Rick Perry: Governor Perry is one of four Governors in the race, but his campaign, like Huntsman, has been badly managed. He got in much later than almost everyone else. His debate performance has been, at best, disappointing. There have been persistent rumors that he is quite literally on drugs due to major back surgery he was recovering from before he entered the campaign, which would explain his erratic behavior in debates and interviews.

And his message has sucked too. He started by campaigning on the "Texas miracle" of job creation, and has suddenly ditched that and campaigned heavily on social conservatism.

That all being said, he is still one of the best positioned candidates to survive and carry on to South Carolina. He seems to be running a serious campaign with a good ground game. He's got access to Texas money, something many of the non-Romney candidates lack. Unlike other candidates who have to really stretch on how they relate to those who work for a living, Perry grew up poor as dirt. He has more electoral experience running state wide, in a big state, than anyone else in the race.

I've been saying for a while not to count Perry out. On paper, he seems like the perfect candidate to bring the Republican establishment and the conservative-Tea Party-ish base together. He should easily finish fourth, but it'll be hard for him to overcome the Santorum surge and the base support that Paul and Romney have.

Rick Santorum: Santorum is the current "Not Romney" pick, but he's essentially lived in Iowa for a year. His campaign has little money, and he's hitching rides with volunteers. His campaign is running on fumes and he has no presence elsewhere and it isn't likely he'd be able to build a multi-state campaign even if he came in first.

But Santorum can easily be in the top three in the Iowa caucuses. Even liberal MSNBC host Ed Schultz says that Santorum is personable and answers questions directly and doesn't settle for bullet pointed answers. A recent Public Policy Polling poll shows he has a 60% favorability rating, meaning a lot of people would LIKE to vote for him!

Santorum coming in at three essentially hinders the other "conservatives" in the race and helps to further divide the four candidates competing for the title of "conservative".

Mitt Romney: Romney's overall support isn't really all that much then the votes he got in 2008. But he seems to have a good campaign going, he's appearing in Iowa (finally), and his base is motivated enough to show up for the polls.
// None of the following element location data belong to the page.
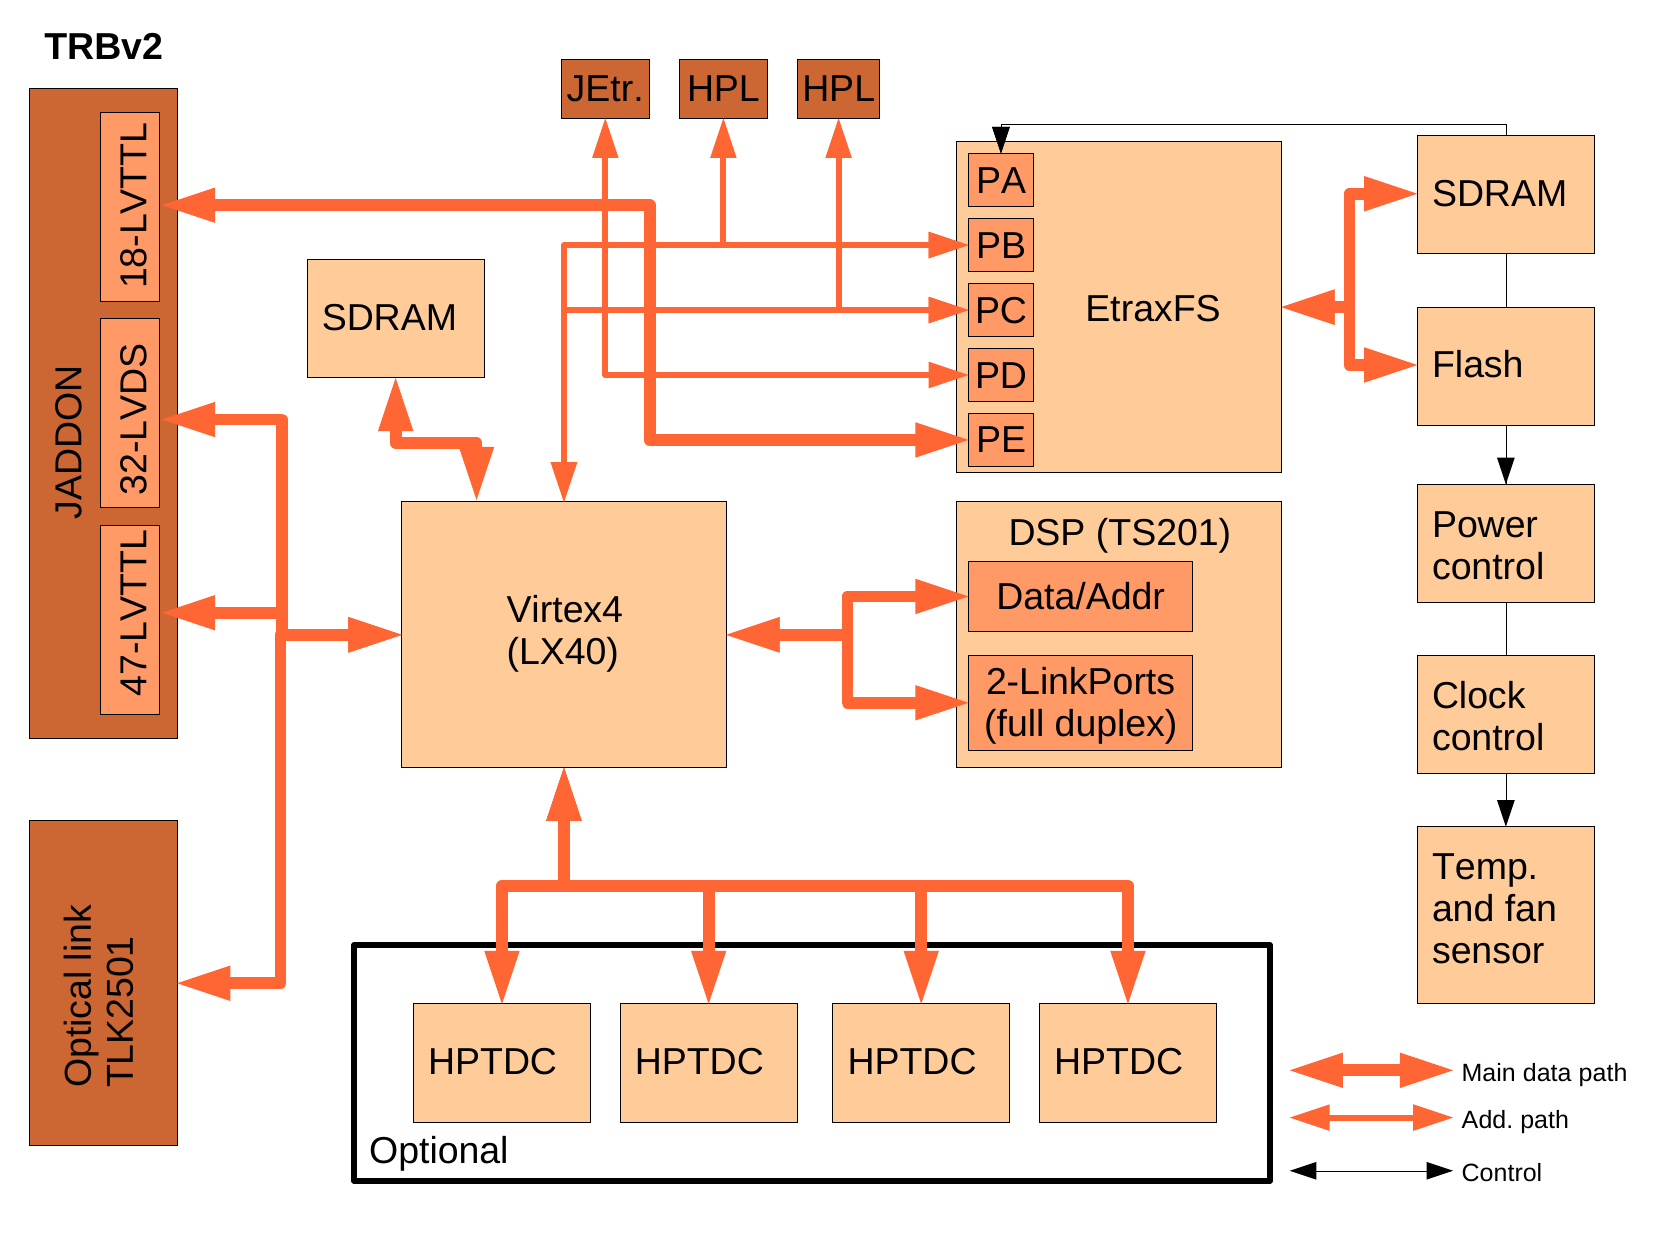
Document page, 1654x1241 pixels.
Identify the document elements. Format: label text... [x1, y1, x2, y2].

text_box Optical link TLK2501 [49, 889, 149, 1103]
text_box 32-LVDS [105, 328, 162, 511]
text_box HPTDC [413, 1033, 573, 1091]
text_box [413, 1003, 591, 1123]
text_box Power control [1417, 496, 1560, 595]
text_box [832, 1003, 1010, 1123]
text_box PE [968, 413, 1034, 467]
text_box Clock control [1417, 667, 1560, 767]
text_box [1039, 1003, 1217, 1123]
text_box Flash [1417, 336, 1539, 394]
text_box Add. path [1446, 1098, 1585, 1142]
text_box [1417, 655, 1595, 774]
text_box HPTDC [620, 1033, 779, 1091]
text_box HPL [797, 59, 880, 119]
text_box PB [968, 218, 1034, 272]
text_box PA [968, 153, 1034, 207]
text_box JADDON [40, 350, 97, 534]
text_box Main data path [1446, 1051, 1643, 1094]
text_box PC [968, 283, 1034, 337]
text_box SDRAM [1417, 165, 1582, 223]
text_box HPTDC [1039, 1033, 1199, 1091]
text_box HPTDC [832, 1033, 992, 1091]
text_box [956, 141, 1282, 473]
text_box [956, 501, 1282, 768]
text_box Data/Addr [968, 561, 1193, 632]
text_box [1417, 484, 1595, 603]
text_box [620, 1003, 798, 1123]
text_box EtraxFS [1070, 279, 1236, 337]
text_box JEtr. [561, 59, 650, 119]
text_box Virtex4 (LX40) [491, 580, 638, 680]
text_box [1417, 826, 1595, 1004]
text_box SDRAM [307, 289, 472, 347]
text_box [1417, 135, 1595, 254]
text_box DSP (TS201) [993, 504, 1247, 562]
text_box 18-LVTTL [105, 106, 162, 304]
text_box 47-LVTTL [105, 514, 162, 712]
text_box 2-LinkPorts (full duplex) [968, 655, 1193, 751]
text_box [29, 820, 178, 1146]
text_box [1417, 307, 1595, 426]
text_box HPL [679, 59, 768, 119]
text_box [307, 259, 485, 378]
text_box PD [968, 348, 1034, 402]
text_box [29, 88, 178, 739]
text_box [401, 501, 727, 768]
text_box TRBv2 [29, 17, 177, 75]
text_box Optional [354, 1122, 524, 1179]
text_box Temp. and fan sensor [1417, 838, 1572, 980]
text_box Control [1446, 1151, 1558, 1195]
He should easily finish in the top two.

Ron Paul: Paul's supporters are fanatics and if there's one primary or caucus he can flat out win, it's this one. Look for them to go all out. But like Romney, Paul's support has a cap. He has limited appeal to Republicans and, similar to President Obama in 2008, is relying a lot on first-time caucus voters to make up his base.

Paul finishing in the top two won't do much to boost his own campaign, but will greatly hurt anyone else lower on the ballot.
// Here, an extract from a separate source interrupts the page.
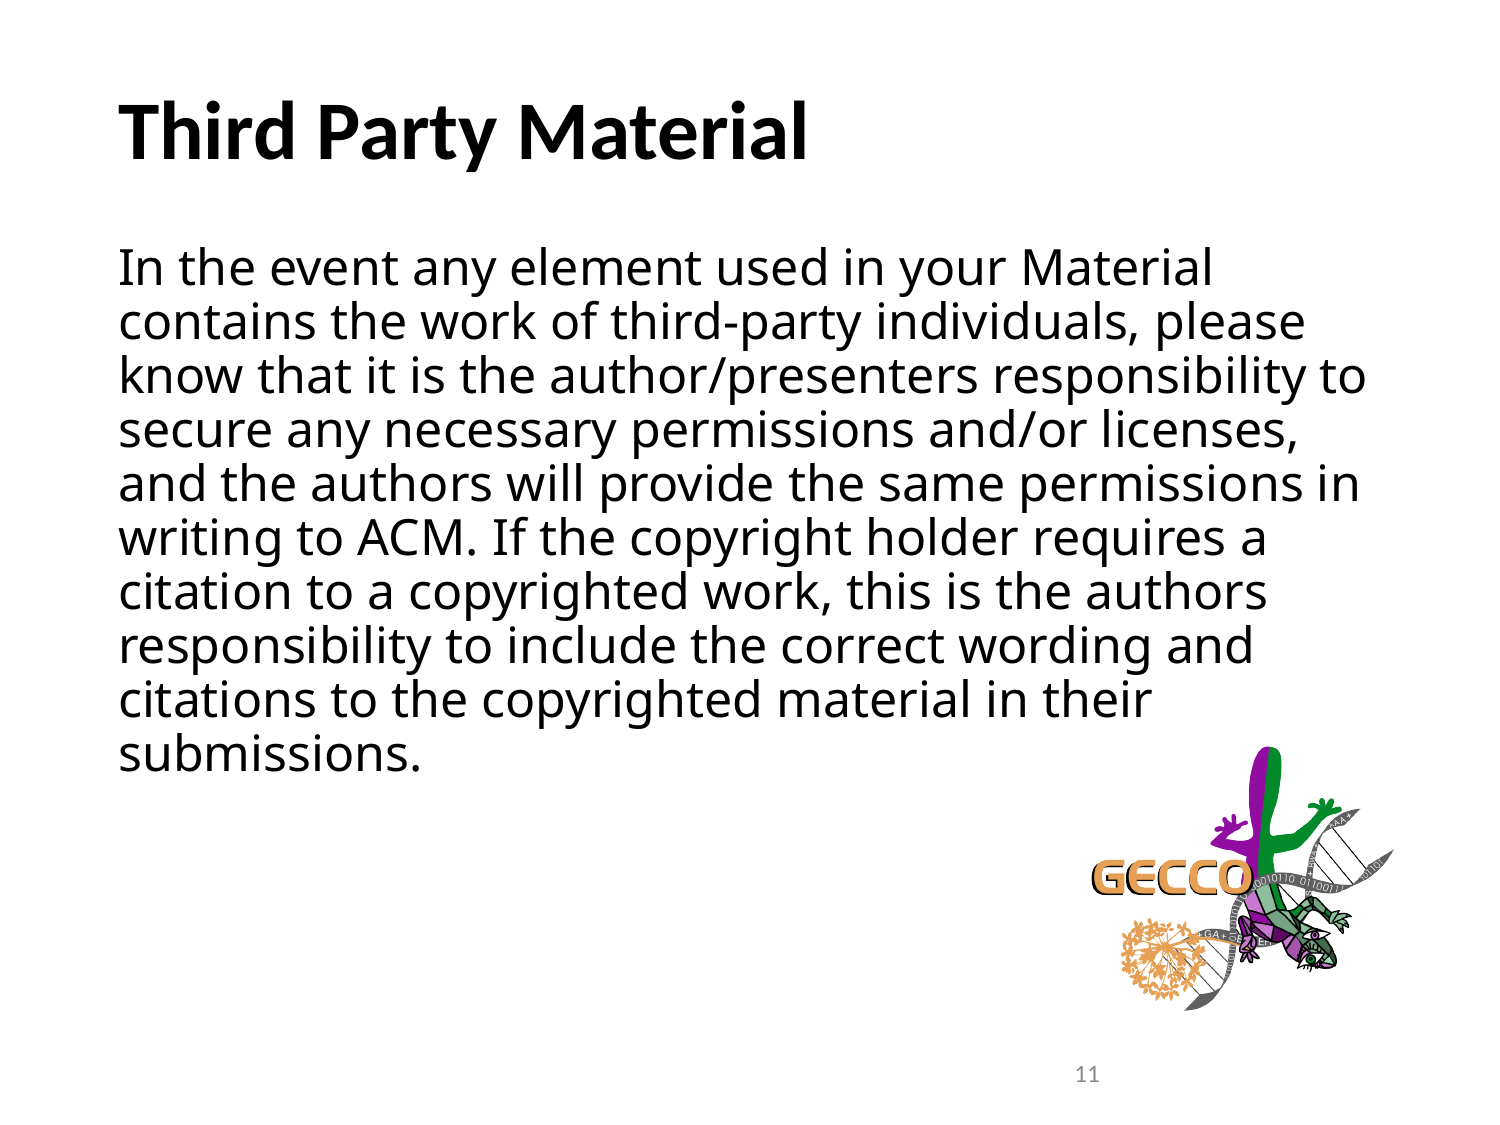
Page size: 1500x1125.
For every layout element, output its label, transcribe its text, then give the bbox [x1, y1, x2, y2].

title Third Party Material [103, 59, 1397, 207]
text_box 11 [1059, 1042, 1397, 1103]
list In the event any element used in your Material contains the work of third-party individuals, please know that it is the author/presenters responsibility to secure any necessary permissions and/or licenses, and the authors will provide the same permissions in writing to ACM. If the copyright holder requires a citation to a copyrighted work, this is the authors responsibility to include the correct wording and citations to the copyrighted material in their submissions. [103, 234, 1397, 1014]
On a final note, Paul's son, Senator Rand Paul of Tennessee, has been campaigning with his father lately. I think Ron won't run as an independent if only to not hurt his son's reputation with the Republican Party. His son's reputation has been he's more willing to play ball within the body of the Senate, and because of that, might be able to get into a leadership position or a Presidential appointment. I think they both realize that the best bets to make change in politics is within the Republican Party, and going third party will guarantee anything they've worked for will mean nothing.
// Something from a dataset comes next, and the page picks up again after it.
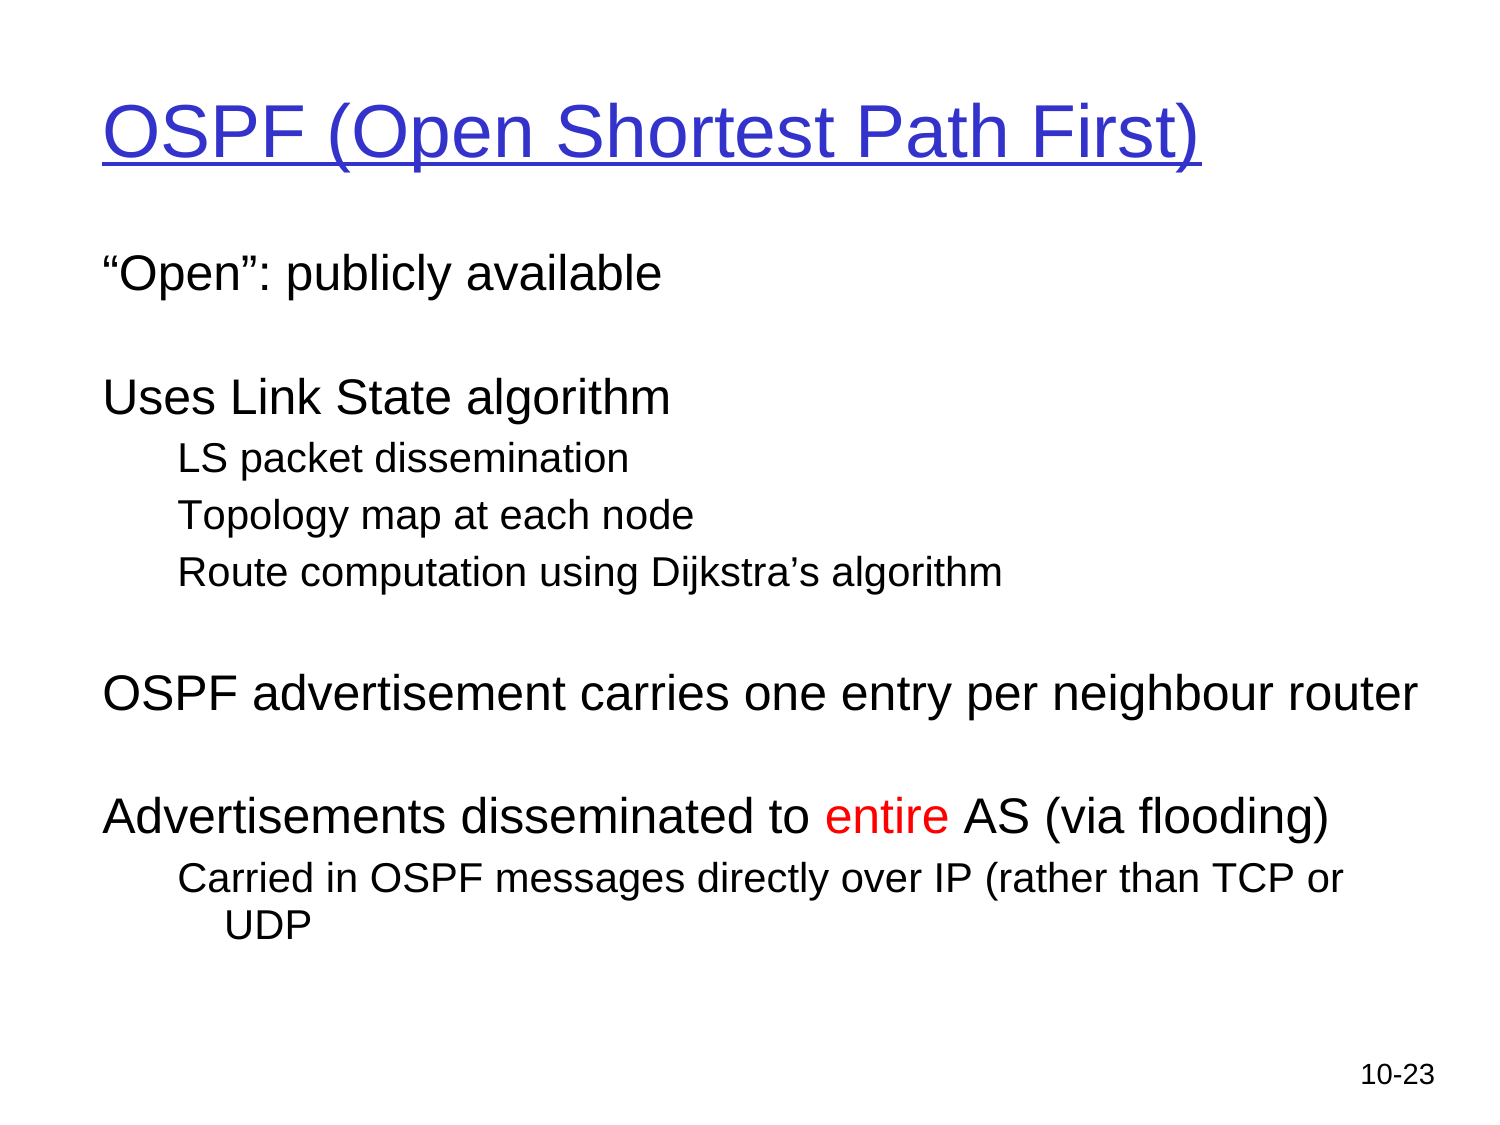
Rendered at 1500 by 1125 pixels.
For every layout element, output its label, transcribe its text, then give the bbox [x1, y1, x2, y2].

title OSPF (Open Shortest Path First) [87, 37, 1363, 225]
list “Open”: publicly available Uses Link State algorithm LS packet dissemination Topology map at each node Route computation using Dijkstra’s algorithm OSPF advertisement carries one entry per neighbour router Advertisements disseminated to entire AS (via flooding) Carried in OSPF messages directly over IP (rather than TCP or UDP [87, 237, 1438, 1075]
Predictions for the Iowa caucuses:
7. Jon Huntsman
6. Michele Bachmann
5. Newt Gingrich
4. Rick Perry
3. Rick Santorum
2. Mitt Romney
1. Ron Paul


  1. I don't see that happening Paul, at least with how I perceive Santorum's support. I saw a poll of Iowans that showed that Romney is the most "electable" winning at 41%. Santorum, with that 60% favorability rating, means a lot of people would like to vote for him, but many would rather vote for a winner.

    I think Santorum's support is soft, just like all the Not Romneys before him.